Repeat word for word the opening stretch of the entries, from the first line through the line containing "Figure 3. Configuration".

Collected data
»»

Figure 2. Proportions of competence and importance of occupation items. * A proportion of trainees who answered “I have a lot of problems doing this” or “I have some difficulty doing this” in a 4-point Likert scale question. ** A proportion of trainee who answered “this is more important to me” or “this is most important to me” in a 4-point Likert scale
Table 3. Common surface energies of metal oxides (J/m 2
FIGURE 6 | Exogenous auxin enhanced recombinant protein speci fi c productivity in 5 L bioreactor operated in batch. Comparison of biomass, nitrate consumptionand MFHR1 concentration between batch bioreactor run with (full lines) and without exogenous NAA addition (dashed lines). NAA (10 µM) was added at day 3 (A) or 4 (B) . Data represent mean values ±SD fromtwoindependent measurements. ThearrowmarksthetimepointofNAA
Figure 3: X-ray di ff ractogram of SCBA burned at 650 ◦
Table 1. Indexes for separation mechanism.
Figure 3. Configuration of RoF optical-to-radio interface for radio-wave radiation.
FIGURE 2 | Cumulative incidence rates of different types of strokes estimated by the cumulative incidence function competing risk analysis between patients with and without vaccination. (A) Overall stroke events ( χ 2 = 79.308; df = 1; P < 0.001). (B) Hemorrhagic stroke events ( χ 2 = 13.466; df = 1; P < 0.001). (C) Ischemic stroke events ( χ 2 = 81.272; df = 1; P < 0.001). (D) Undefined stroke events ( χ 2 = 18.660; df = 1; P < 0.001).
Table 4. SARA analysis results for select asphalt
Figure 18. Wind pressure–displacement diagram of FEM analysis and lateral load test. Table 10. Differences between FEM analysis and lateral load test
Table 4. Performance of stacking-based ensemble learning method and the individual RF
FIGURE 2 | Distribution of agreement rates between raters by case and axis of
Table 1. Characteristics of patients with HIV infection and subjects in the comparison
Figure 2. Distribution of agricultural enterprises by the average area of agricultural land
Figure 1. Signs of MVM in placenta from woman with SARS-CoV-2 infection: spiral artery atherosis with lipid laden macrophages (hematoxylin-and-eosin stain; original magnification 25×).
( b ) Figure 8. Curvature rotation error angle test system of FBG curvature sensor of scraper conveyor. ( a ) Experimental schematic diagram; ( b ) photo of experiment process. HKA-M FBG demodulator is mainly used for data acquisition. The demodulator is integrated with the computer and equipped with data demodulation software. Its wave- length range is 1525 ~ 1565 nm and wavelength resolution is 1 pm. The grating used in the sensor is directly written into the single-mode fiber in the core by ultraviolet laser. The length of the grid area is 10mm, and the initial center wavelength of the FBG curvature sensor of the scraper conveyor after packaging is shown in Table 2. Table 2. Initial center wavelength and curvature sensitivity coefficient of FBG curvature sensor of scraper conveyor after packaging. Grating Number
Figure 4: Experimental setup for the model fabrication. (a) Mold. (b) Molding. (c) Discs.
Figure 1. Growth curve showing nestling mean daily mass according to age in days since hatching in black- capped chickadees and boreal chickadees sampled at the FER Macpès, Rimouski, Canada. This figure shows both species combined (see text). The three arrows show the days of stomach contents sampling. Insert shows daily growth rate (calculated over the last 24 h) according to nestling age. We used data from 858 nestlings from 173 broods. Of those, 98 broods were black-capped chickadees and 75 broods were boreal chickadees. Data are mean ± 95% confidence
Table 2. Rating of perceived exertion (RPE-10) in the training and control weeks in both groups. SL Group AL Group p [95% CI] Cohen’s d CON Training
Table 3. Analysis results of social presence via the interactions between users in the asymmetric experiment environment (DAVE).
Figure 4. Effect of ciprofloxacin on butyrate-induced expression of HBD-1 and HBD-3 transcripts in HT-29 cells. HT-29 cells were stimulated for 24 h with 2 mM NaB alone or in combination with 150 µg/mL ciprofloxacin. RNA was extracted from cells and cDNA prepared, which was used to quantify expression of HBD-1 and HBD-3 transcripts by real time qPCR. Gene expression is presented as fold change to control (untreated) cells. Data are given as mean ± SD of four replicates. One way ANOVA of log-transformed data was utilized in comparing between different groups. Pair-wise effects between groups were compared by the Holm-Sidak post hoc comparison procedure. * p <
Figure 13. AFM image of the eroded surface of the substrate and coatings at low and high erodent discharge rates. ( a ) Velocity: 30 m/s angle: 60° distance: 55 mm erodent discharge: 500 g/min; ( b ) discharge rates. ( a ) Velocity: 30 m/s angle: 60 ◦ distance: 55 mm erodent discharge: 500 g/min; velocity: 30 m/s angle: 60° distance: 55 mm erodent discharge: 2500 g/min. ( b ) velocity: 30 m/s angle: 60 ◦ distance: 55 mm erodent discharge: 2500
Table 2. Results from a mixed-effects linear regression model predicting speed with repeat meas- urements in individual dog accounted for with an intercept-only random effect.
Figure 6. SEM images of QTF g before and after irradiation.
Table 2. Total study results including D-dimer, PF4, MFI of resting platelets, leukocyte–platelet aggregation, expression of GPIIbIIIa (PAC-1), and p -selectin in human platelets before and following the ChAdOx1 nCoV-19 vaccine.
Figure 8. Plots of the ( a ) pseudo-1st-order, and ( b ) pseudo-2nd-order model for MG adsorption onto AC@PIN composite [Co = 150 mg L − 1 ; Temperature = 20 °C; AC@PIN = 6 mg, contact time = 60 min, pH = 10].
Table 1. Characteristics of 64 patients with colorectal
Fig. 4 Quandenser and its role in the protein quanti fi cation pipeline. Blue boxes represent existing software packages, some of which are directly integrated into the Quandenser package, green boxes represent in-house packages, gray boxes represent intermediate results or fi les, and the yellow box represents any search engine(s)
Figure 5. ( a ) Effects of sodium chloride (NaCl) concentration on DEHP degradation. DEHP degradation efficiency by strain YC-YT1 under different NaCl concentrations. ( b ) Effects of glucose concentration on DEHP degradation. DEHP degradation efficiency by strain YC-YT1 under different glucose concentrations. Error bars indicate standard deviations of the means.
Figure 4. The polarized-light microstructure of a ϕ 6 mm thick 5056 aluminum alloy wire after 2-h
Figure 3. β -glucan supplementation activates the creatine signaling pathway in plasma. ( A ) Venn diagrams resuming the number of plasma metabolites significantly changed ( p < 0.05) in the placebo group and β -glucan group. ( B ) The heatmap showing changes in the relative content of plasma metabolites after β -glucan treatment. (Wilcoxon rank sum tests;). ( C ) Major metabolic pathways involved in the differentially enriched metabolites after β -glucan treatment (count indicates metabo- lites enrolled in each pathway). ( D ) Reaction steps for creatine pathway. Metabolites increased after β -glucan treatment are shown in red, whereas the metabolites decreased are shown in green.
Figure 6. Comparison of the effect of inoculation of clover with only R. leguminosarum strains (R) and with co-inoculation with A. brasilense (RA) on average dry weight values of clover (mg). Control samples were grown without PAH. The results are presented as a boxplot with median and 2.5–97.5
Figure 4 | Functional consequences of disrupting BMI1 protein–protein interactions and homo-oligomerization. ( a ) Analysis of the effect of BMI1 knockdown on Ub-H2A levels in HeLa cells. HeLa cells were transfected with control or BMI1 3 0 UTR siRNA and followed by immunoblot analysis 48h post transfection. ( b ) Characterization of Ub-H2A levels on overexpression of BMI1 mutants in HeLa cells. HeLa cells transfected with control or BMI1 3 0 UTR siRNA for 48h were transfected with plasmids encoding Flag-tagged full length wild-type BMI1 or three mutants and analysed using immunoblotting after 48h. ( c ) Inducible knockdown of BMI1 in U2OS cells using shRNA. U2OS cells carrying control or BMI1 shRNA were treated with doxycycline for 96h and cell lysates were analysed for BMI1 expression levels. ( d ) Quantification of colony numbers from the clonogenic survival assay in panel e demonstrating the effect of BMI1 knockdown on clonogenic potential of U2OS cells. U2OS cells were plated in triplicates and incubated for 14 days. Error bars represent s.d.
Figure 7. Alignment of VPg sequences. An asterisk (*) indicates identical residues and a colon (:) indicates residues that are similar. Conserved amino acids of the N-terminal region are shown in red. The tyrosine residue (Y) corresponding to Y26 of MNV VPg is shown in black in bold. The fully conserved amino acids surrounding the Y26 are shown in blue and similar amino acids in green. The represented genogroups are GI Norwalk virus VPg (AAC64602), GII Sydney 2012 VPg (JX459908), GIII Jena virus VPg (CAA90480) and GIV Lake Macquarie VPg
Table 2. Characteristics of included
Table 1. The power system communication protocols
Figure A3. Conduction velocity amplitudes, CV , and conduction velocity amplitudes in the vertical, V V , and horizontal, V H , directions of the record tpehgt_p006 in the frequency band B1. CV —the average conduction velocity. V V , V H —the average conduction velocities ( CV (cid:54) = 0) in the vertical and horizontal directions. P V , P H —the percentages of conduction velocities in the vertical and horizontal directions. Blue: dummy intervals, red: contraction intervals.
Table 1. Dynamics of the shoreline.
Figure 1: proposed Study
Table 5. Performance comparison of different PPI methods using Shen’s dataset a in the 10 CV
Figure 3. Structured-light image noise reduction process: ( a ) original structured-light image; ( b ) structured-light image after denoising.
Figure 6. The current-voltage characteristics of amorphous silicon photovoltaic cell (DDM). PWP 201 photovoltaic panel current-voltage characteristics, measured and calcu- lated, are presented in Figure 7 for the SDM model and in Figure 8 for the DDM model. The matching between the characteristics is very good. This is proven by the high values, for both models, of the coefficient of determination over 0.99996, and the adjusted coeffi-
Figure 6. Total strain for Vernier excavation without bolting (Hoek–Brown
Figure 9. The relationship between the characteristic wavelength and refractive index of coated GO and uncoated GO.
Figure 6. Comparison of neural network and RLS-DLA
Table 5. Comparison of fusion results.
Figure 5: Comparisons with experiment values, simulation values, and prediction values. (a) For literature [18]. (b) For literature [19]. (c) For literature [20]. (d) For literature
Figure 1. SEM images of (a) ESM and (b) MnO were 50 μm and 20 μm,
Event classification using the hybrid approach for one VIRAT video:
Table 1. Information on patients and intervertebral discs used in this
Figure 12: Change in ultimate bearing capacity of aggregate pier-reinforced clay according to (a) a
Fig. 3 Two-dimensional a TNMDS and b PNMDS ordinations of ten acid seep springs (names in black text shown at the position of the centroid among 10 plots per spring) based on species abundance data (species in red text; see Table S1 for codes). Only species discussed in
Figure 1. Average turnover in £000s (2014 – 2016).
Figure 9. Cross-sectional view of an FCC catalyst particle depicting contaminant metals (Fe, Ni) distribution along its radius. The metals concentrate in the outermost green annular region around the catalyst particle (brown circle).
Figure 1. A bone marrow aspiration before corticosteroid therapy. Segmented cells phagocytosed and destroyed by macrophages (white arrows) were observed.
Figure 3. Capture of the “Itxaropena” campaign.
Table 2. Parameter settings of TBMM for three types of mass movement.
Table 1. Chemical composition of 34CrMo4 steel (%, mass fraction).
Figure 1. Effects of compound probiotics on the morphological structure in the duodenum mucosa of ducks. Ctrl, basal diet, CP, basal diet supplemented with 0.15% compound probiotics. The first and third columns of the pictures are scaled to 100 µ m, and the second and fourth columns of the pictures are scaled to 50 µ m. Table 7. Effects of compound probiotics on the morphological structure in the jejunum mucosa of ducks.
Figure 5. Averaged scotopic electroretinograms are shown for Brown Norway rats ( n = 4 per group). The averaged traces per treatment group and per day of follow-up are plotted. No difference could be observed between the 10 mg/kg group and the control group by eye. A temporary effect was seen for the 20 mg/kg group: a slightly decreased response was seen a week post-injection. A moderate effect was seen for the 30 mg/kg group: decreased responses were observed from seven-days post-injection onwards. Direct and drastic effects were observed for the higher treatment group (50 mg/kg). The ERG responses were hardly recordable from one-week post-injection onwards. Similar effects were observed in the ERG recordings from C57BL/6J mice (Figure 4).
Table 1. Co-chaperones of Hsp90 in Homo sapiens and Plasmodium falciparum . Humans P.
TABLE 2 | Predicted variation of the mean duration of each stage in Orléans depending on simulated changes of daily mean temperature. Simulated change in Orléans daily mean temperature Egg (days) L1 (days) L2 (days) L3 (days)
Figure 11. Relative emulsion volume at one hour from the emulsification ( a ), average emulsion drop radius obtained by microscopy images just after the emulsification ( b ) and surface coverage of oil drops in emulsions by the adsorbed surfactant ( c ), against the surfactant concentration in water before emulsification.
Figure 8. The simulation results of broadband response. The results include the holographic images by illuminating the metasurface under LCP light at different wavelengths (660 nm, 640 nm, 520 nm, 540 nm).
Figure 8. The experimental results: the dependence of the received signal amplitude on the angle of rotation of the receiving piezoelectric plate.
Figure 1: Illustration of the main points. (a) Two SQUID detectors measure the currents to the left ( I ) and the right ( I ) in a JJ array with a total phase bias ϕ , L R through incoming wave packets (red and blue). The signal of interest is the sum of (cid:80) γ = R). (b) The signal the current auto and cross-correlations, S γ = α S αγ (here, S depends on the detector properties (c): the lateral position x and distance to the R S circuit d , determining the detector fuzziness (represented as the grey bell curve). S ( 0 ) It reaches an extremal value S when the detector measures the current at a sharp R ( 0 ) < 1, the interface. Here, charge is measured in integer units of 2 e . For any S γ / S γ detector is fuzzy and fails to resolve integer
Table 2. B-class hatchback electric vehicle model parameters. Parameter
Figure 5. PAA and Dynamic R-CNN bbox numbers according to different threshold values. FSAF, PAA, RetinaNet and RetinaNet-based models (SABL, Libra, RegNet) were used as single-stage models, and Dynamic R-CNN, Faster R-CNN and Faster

««

Solved exercise:
Figure 2. Proportions of competence and importance of occupation items. * A proportion of trainees who answered “I have a lot of problems doing this” or “I have some difficulty doing this” in a 4-point Likert scale question. ** A proportion of trainee who answered “this is more important to me” or “this is most important to me” in a 4-point Likert scale
Table 3. Common surface energies of metal oxides (J/m 2
FIGURE 6 | Exogenous auxin enhanced recombinant protein speci fi c productivity in 5 L bioreactor operated in batch. Comparison of biomass, nitrate consumptionand MFHR1 concentration between batch bioreactor run with (full lines) and without exogenous NAA addition (dashed lines). NAA (10 µM) was added at day 3 (A) or 4 (B) . Data represent mean values ±SD fromtwoindependent measurements. ThearrowmarksthetimepointofNAA
Figure 3: X-ray di ff ractogram of SCBA burned at 650 ◦
Table 1. Indexes for separation mechanism.
Figure 3. Configuration of RoF optical-to-radio interface for radio-wave radiation.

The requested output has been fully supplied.